Gov. DeSantis suggests he will extend eviction moratorium for fifth consecutive time

The current moratorium is scheduled to expire on Sep. 1.

Gov. Ron DeSantis on Friday suggested he will likely extend Florida’s stay-on-evictions while speaking to reporters in Fort Lauderdale.

“I will work on the moratorium,” he said. “I think we probably will continue that as well.”

The current moratorium is scheduled to expire on Sep. 1 at 12:01 a.m. If signed, it will be the fifth consecutive extension.

The Governor’s remarks bring some relief to the thousands of Floridians who remain financially impacted by the COVID-19 pandemic. According to the Florida Department of Economic Opportunity, the state received 100,000 additional unemployment claims last week. In total, 1.9 million claims have been paid in Florida for a sum of $14.22 billion since the onset of the pandemic.

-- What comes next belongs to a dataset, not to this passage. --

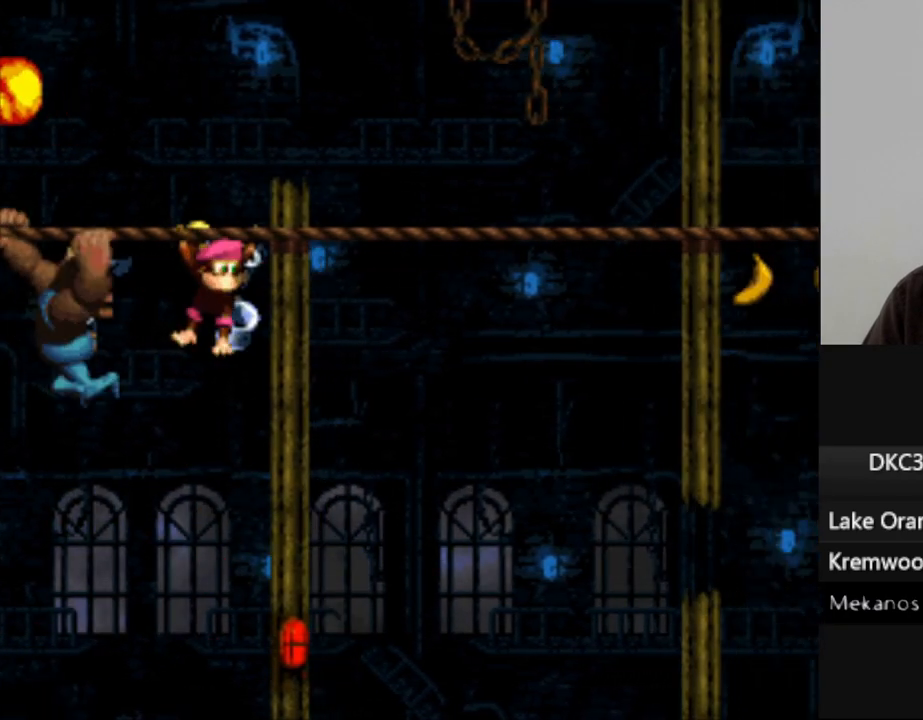
{"buttons": ["Y", "DPAD_RIGHT"], "events": []}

The moratorium is intended to suspend evictions or foreclosure for those economically-impacted by the COVID-19 pandemic.

Unlike earlier stays on evictions, however, the current order was signed with a narrower scope of protections for renters and homeowners. It now only limits protections to single-family homeowners and renters who are “adversely affected” by the COVID-19 pandemic. The order defines “adversely affected” as a “loss of employment, diminished wages or business income, or other monetary loss realized during the Florida State of Emergency directly impacting the ability of a single-family mortgagor to make mortgage payments.”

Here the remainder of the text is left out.